Supplied records Block Start

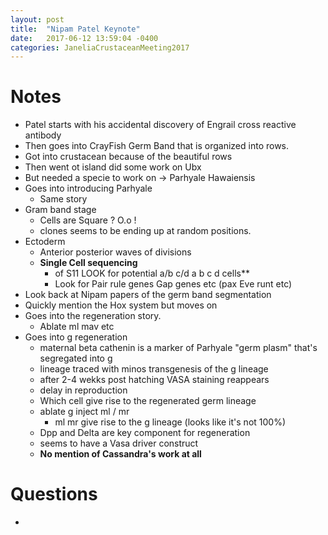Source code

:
 ```yaml
---
layout: post
title:  "Nipam Patel Keynote"
date:   2017-06-12 13:59:04 -0400
categories: JaneliaCrustaceanMeeting2017
---
```

# Notes

* Patel starts with his accidental discovery of Engrail cross reactive antibody
* Then goes into CrayFish Germ Band that is organized into rows.
* Got into crustacean because of the beautiful rows
* Then went ot island did some work on Ubx
* But needed a specie to work on -> Parhyale Hawaiensis
* Goes into introducing Parhyale
  * Same story
* Gram band stage
  * Cells are Square ? O.o !
  * clones seems to be ending up at random positions.
* Ectoderm
  * Anterior posterior waves of divisions
  * **Single Cell sequencing**
    * of S11 LOOK for potential a/b c/d a b c d cells**
    * Look for Pair rule genes Gap genes etc (pax Eve runt etc)
* Look back at Nipam papers of the germ band segmentation
* Quickly mention the Hox system but moves on
* Goes into the regeneration story.
  * Ablate ml mav etc
* Goes into g regeneration
  * maternal beta cathenin is a marker of Parhyale "germ plasm" that's segregated into g
  * lineage traced with minos transgenesis of the g lineage
  * after 2-4 wekks post hatching VASA staining reappears
  * delay in reproduction
  * Which cell give rise to the regenerated germ lineage
  * ablate g inject ml / mr
    * ml mr give rise to the g lineage (looks like it's not 100%)
  * Dpp and Delta are key component for regeneration
  * seems to have a Vasa driver construct
  * **No mention of Cassandra's work at all**

# Questions
  *
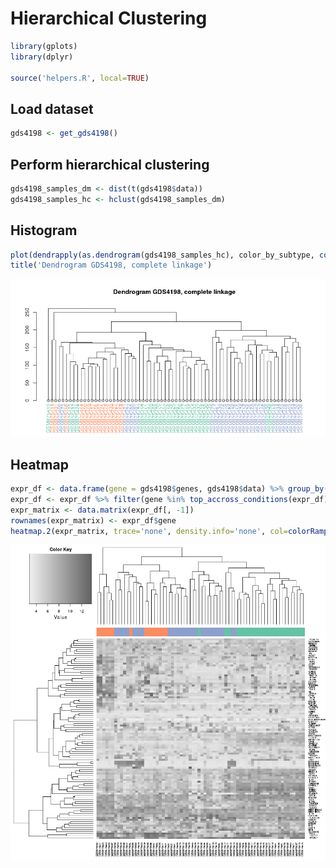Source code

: # Hierarchical Clustering


```r
library(gplots)
library(dplyr)

source('helpers.R', local=TRUE)
```

## Load dataset

```r
gds4198 <- get_gds4198()
```

## Perform hierarchical clustering

```r
gds4198_samples_dm <- dist(t(gds4198$data))
gds4198_samples_hc <- hclust(gds4198_samples_dm)
```

## Histogram


```r
plot(dendrapply(as.dendrogram(gds4198_samples_hc), color_by_subtype, colnames(gds4198$data), gds4198$subtypes))
title('Dendrogram GDS4198, complete linkage')
```

![](hierarchical-clustering_files/figure-html/unnamed-chunk-4-1.png) 

## Heatmap


```r
expr_df <- data.frame(gene = gds4198$genes, gds4198$data) %>% group_by(gene) %>% summarise_each(funs(mean))
expr_df <- expr_df %>% filter(gene %in% top_accross_conditions(expr_df))
expr_matrix <- data.matrix(expr_df[, -1])
rownames(expr_matrix) <- expr_df$gene
heatmap.2(expr_matrix, trace='none', density.info='none', col=colorRampPalette(c('#f0f0f0', '#636363'))(70))
```

![](hierarchical-clustering_files/figure-html/unnamed-chunk-5-1.png) 
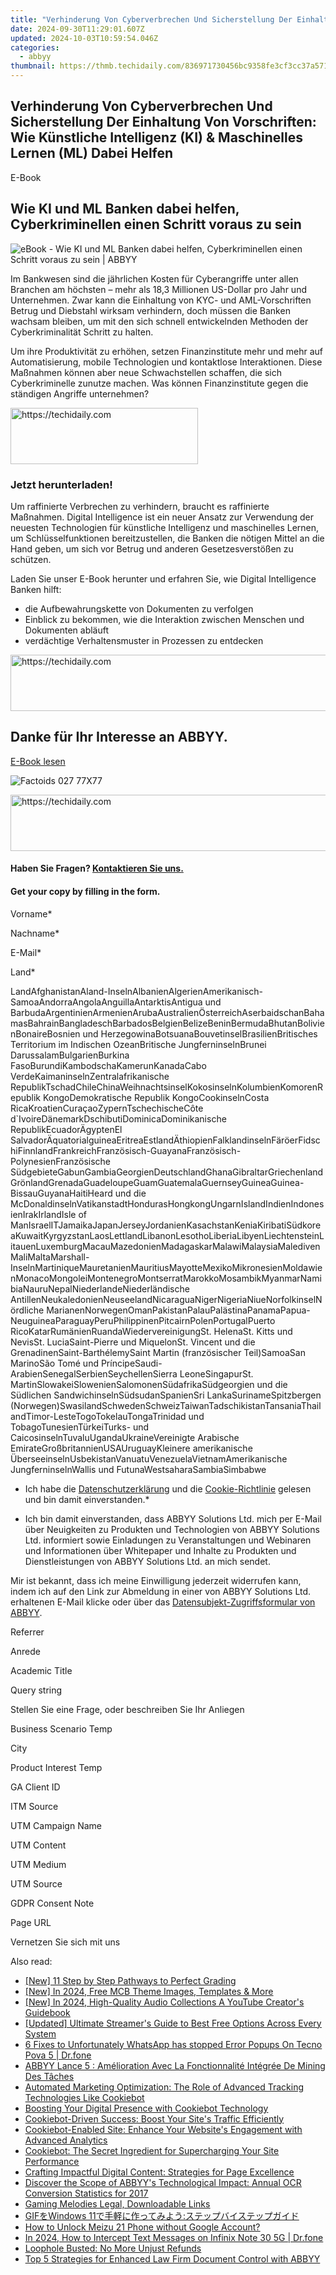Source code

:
 ```yaml
---
title: "Verhinderung Von Cyberverbrechen Und Sicherstellung Der Einhaltung Von Vorschriften: Wie Künstliche Intelligenz (KI) & Maschinelles Lernen (ML) Dabei Helfen"
date: 2024-09-30T11:29:01.607Z
updated: 2024-10-03T10:59:54.046Z
categories:
  - abbyy
thumbnail: https://thmb.techidaily.com/836971730456bc9358fe3cf3cc37a571dba17728e808122dfec490930e9df565.jpg
---
```


## Verhinderung Von Cyberverbrechen Und Sicherstellung Der Einhaltung Von Vorschriften: Wie Künstliche Intelligenz (KI) & Maschinelles Lernen (ML) Dabei Helfen

E-Book

## Wie KI und ML Banken dabei helfen, Cyberkriminellen einen Schritt voraus zu sein

![eBook - Wie KI und ML Banken dabei helfen, Cyberkriminellen einen Schritt voraus zu sein | ABBYY](https://static1.abbyy.com/abbyycommedia/32232/01b-banking-on-intelligence-de-360x232.jpg)

Im Bankwesen sind die jährlichen Kosten für Cyberangriffe unter allen Branchen am höchsten – mehr als 18,3 Millionen US-Dollar pro Jahr und Unternehmen. Zwar kann die Einhaltung von KYC- und AML-Vorschriften Betrug und Diebstahl wirksam verhindern, doch müssen die Banken wachsam bleiben, um mit den sich schnell entwickelnden Methoden der Cyberkriminalität Schritt zu halten.

Um ihre Produktivität zu erhöhen, setzen Finanzinstitute mehr und mehr auf Automatisierung, mobile Technologien und kontaktlose Interaktionen. Diese Maßnahmen können aber neue Schwachstellen schaffen, die sich Cyberkriminelle zunutze machen. Was können Finanzinstitute gegen die ständigen Angriffe unternehmen?

<!-- affiliate ads begin -->
<a href="https://aligracehair.sjv.io/c/5597632/2047346/19272" target="_top" id="2047346">
  <img src="//a.impactradius-go.com/display-ad/19272-2047346" border="0" alt="https://techidaily.com" width="300" height="90"/>
</a>
<img height="0" width="0" src="https://aligracehair.sjv.io/i/5597632/2047346/19272" style="position:absolute;visibility:hidden;" border="0" />
<!-- affiliate ads end -->

### Jetzt herunterladen!

Um raffinierte Verbrechen zu verhindern, braucht es raffinierte Maßnahmen. Digital Intelligence ist ein neuer Ansatz zur Verwendung der neuesten Technologien für künstliche Intelligenz und maschinelles Lernen, um Schlüsselfunktionen bereitzustellen, die Banken die nötigen Mittel an die Hand geben, um sich vor Betrug und anderen Gesetzesverstößen zu schützen.

Laden Sie unser E-Book herunter und erfahren Sie, wie Digital Intelligence Banken hilft:

* die Aufbewahrungskette von Dokumenten zu verfolgen
* Einblick zu bekommen, wie die Interaktion zwischen Menschen und Dokumenten abläuft
* verdächtige Verhaltensmuster in Prozessen zu entdecken

<!-- affiliate ads begin -->
<a href="https://appsumo.8odi.net/c/5597632/2075482/7443" target="_top" id="2075482">
  <img src="//a.impactradius-go.com/display-ad/7443-2075482" border="0" alt="https://techidaily.com" width="728" height="90"/>
</a>
<img height="0" width="0" src="https://appsumo.8odi.net/i/5597632/2075482/7443" style="position:absolute;visibility:hidden;" border="0" />
<!-- affiliate ads end -->

## Danke für Ihr Interesse an ABBYY.

[E-Book lesen](https://digital.abbyy.com/hubfs/content/ebook-financialservices-banking-on-intelligence-de.pdf "E-Book lesen") 

![Factoids 027 77X77](https://static4.abbyy.com/abbyycommedia/31652/factoids-027-77x77.svg)

<!-- affiliate ads begin -->
<a href="https://aligracehair.sjv.io/c/5597632/2135375/19272" target="_top" id="2135375">
  <img src="//a.impactradius-go.com/display-ad/19272-2135375" border="0" alt="https://techidaily.com" width="728" height="90"/>
</a>
<img height="0" width="0" src="https://aligracehair.sjv.io/i/5597632/2135375/19272" style="position:absolute;visibility:hidden;" border="0" />
<!-- affiliate ads end -->

#### Haben Sie Fragen? [Kontaktieren Sie uns.](https://tools.techidaily.com/abbyy/products/)

#### Get your copy by filling in the form.

Vorname\*

Nachname\*

E-Mail\*

Land\*

LandAfghanistanAland-InselnAlbanienAlgerienAmerikanisch-SamoaAndorraAngolaAnguillaAntarktisAntigua und BarbudaArgentinienArmenienArubaAustralienÖsterreichAserbaidschanBahamasBahrainBangladeschBarbadosBelgienBelizeBeninBermudaBhutanBolivienBonaireBosnien und HerzegowinaBotsuanaBouvetinselBrasilienBritisches Territorium im Indischen OzeanBritische JungferninselnBrunei DarussalamBulgarienBurkina FasoBurundiKambodschaKamerunKanadaCabo VerdeKaimaninselnZentralafrikanische RepublikTschadChileChinaWeihnachtsinselKokosinselnKolumbienKomorenRepublik KongoDemokratische Republik KongoCookinselnCosta RicaKroatienCuraçaoZypernTschechischeCôte d\`IvoireDänemarkDschibutiDominicaDominikanische RepublikEcuadorÄgyptenEl SalvadorÄquatorialguineaEritreaEstlandÄthiopienFalklandinselnFäröerFidschiFinnlandFrankreichFranzösisch-GuayanaFranzösisch-PolynesienFranzösische SüdgebieteGabunGambiaGeorgienDeutschlandGhanaGibraltarGriechenlandGrönlandGrenadaGuadeloupeGuamGuatemalaGuernseyGuineaGuinea-BissauGuyanaHaitiHeard und die McDonaldinselnVatikanstadtHondurasHongkongUngarnIslandIndienIndonesienIrakIrlandIsle of ManIsraelITJamaikaJapanJerseyJordanienKasachstanKeniaKiribatiSüdkoreaKuwaitKyrgyzstanLaosLettlandLibanonLesothoLiberiaLibyenLiechtensteinLitauenLuxemburgMacauMazedonienMadagaskarMalawiMalaysiaMaledivenMaliMaltaMarshall-InselnMartiniqueMauretanienMauritiusMayotteMexikoMikronesienMoldawienMonacoMongoleiMontenegroMontserratMarokkoMosambikMyanmarNamibiaNauruNepalNiederlandeNiederländische AntillenNeukaledonienNeuseelandNicaraguaNigerNigeriaNiueNorfolkinselNördliche MarianenNorwegenOmanPakistanPalauPalästinaPanamaPapua-NeuguineaParaguayPeruPhilippinenPitcairnPolenPortugalPuerto RicoKatarRumänienRuandaWiedervereinigungSt. HelenaSt. Kitts und NevisSt. LuciaSaint-Pierre und MiquelonSt. Vincent und die GrenadinenSaint-BarthélemySaint Martin (französischer Teil)SamoaSan MarinoSão Tomé und PríncipeSaudi-ArabienSenegalSerbienSeychellenSierra LeoneSingapurSt. MartinSlowakeiSlowenienSalomonenSüdafrikaSüdgeorgien und die Südlichen SandwichinselnSüdsudanSpanienSri LankaSurinameSpitzbergen (Norwegen)SwasilandSchwedenSchweizTaiwanTadschikistanTansaniaThailandTimor-LesteTogoTokelauTongaTrinidad und TobagoTunesienTürkeiTurks- und CaicosinselnTuvaluUgandaUkraineVereinigte Arabische EmirateGroßbritannienUSAUruguayKleinere amerikanische ÜberseeinselnUsbekistanVanuatuVenezuelaVietnamAmerikanische JungferninselnWallis und FutunaWestsaharaSambiaSimbabwe

* Ich habe die [Datenschutzerklärung](https://tools.techidaily.com/abbyy/products/) und die [Cookie-Richtlinie](https://tools.techidaily.com/abbyy/products/) gelesen und bin damit einverstanden.\*

* Ich bin damit einverstanden, dass ABBYY Solutions Ltd. mich per E-Mail über Neuigkeiten zu Produkten und Technologien von ABBYY Solutions Ltd. informiert sowie Einladungen zu Veranstaltungen und Webinaren und Informationen über Whitepaper und Inhalte zu Produkten und Dienstleistungen von ABBYY Solutions Ltd. an mich sendet.  
    
Mir ist bekannt, dass ich meine Einwilligung jederzeit widerrufen kann, indem ich auf den Link zur Abmeldung in einer von ABBYY Solutions Ltd. erhaltenen E-Mail klicke oder über das [Datensubjekt-Zugriffsformular von ABBYY](https://tools.techidaily.com/abbyy/products/).

Referrer

Anrede

Academic Title

Query string

Stellen Sie eine Frage, oder beschreiben Sie Ihr Anliegen

Business Scenario Temp

City

Product Interest Temp

GA Client ID

ITM Source

UTM Campaign Name

UTM Content

UTM Medium

UTM Source

GDPR Consent Note

Page URL

Vernetzen Sie sich mit uns

<ins class="adsbygoogle"
     style="display:block"
     data-ad-format="autorelaxed"
     data-ad-client="ca-pub-7571918770474297"
     data-ad-slot="1223367746"></ins>

<ins class="adsbygoogle"
     style="display:block"
     data-ad-client="ca-pub-7571918770474297"
     data-ad-slot="8358498916"
     data-ad-format="auto"
     data-full-width-responsive="true"></ins>

<span class="atpl-alsoreadstyle">Also read:</span>
<div><ul>
<li><a href="https://article-posts.techidaily.com/new-11-step-by-step-pathways-to-perfect-grading/"><u>[New] 11 Step by Step Pathways to Perfect Grading</u></a></li>
<li><a href="https://eaxpv-info.techidaily.com/new-in-2024-free-mcb-theme-images-templates-and-more/"><u>[New] In 2024, Free MCB Theme Images, Templates & More</u></a></li>
<li><a href="https://youtube-blog.techidaily.com/n-2024-high-quality-audio-collections-a-youtube-creators-guidebook/"><u>[New] In 2024, High-Quality Audio Collections A YouTube Creator's Guidebook</u></a></li>
<li><a href="https://some-skills.techidaily.com/updated-ultimate-streamers-guide-to-best-free-options-across-every-system/"><u>[Updated] Ultimate Streamer's Guide to Best Free Options Across Every System</u></a></li>
<li><a href="https://howto.techidaily.com/6-fixes-to-unfortunately-whatsapp-has-stopped-error-popups-on-tecno-pova-5-drfone-by-drfone-fix-android-problems-fix-android-problems/"><u>6 Fixes to Unfortunately WhatsApp has stopped Error Popups On Tecno Pova 5 | Dr.fone</u></a></li>
<li><a href="https://solve-hot.techidaily.com/abbyy-lance-5-amelioration-avec-la-fonctionnalite-integree-de-mining-des-taches/"><u>ABBYY Lance 5 : Amélioration Avec La Fonctionnalité Intégrée De Mining Des Tâches</u></a></li>
<li><a href="https://solve-hot.techidaily.com/automated-marketing-optimization-the-role-of-advanced-tracking-technologies-like-cookiebot/"><u>Automated Marketing Optimization: The Role of Advanced Tracking Technologies Like Cookiebot</u></a></li>
<li><a href="https://solve-hot.techidaily.com/boosting-your-digital-presence-with-cookiebot-technology/"><u>Boosting Your Digital Presence with Cookiebot Technology</u></a></li>
<li><a href="https://solve-hot.techidaily.com/cookiebot-driven-success-boost-your-sites-traffic-efficiently/"><u>Cookiebot-Driven Success: Boost Your Site's Traffic Efficiently</u></a></li>
<li><a href="https://solve-hot.techidaily.com/cookiebot-enabled-site-enhance-your-websites-engagement-with-advanced-analytics/"><u>Cookiebot-Enabled Site: Enhance Your Website's Engagement with Advanced Analytics</u></a></li>
<li><a href="https://solve-hot.techidaily.com/cookiebot-the-secret-ingredient-for-supercharging-your-site-performance/"><u>Cookiebot: The Secret Ingredient for Supercharging Your Site Performance</u></a></li>
<li><a href="https://solve-hot.techidaily.com/crafting-impactful-digital-content-strategies-for-page-excellence/"><u>Crafting Impactful Digital Content: Strategies for Page Excellence</u></a></li>
<li><a href="https://solve-hot.techidaily.com/discover-the-scope-of-abbyys-technological-impact-annual-ocr-conversion-statistics-for-2017/"><u>Discover the Scope of ABBYY's Technological Impact: Annual OCR Conversion Statistics for 2017</u></a></li>
<li><a href="https://vp-tips.techidaily.com/gaming-melodies-legal-downloadable-links/"><u>Gaming Melodies Legal, Downloadable Links</u></a></li>
<li><a href="https://video-capture.techidaily.com/1726027968176-gifwindows-11/"><u>GIFをWindows 11で手軽に作ってみよう:ステップバイステップガイド</u></a></li>
<li><a href="https://android-unlock.techidaily.com/how-to-unlock-meizu-21-phone-without-google-account-by-drfone-android/"><u>How to Unlock Meizu 21 Phone without Google Account?</u></a></li>
<li><a href="https://android-location-track.techidaily.com/in-2024-how-to-intercept-text-messages-on-infinix-note-30-5g-drfone-by-drfone-virtual-android/"><u>In 2024, How to Intercept Text Messages on Infinix Note 30 5G | Dr.fone</u></a></li>
<li><a href="https://games-able.techidaily.com/loophole-busted-no-more-unjust-refunds/"><u>Loophole Busted: No More Unjust Refunds</u></a></li>
<li><a href="https://solve-hot.techidaily.com/top-5-strategies-for-enhanced-law-firm-document-control-with-abbyy/"><u>Top 5 Strategies for Enhanced Law Firm Document Control with ABBYY</u></a></li>
</ul></div>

Supplied records Block End

A word-for-word copy of the lines from the start of the listing through the line containing "-> Parhyale Hawaiensis" is the answer. Pictures stay out of it.

Source code

:
 ```yaml
---
layout: post
title:  "Nipam Patel Keynote"
date:   2017-06-12 13:59:04 -0400
categories: JaneliaCrustaceanMeeting2017
---
```

# Notes

* Patel starts with his accidental discovery of Engrail cross reactive antibody
* Then goes into CrayFish Germ Band that is organized into rows.
* Got into crustacean because of the beautiful rows
* Then went ot island did some work on Ubx
* But needed a specie to work on -> Parhyale Hawaiensis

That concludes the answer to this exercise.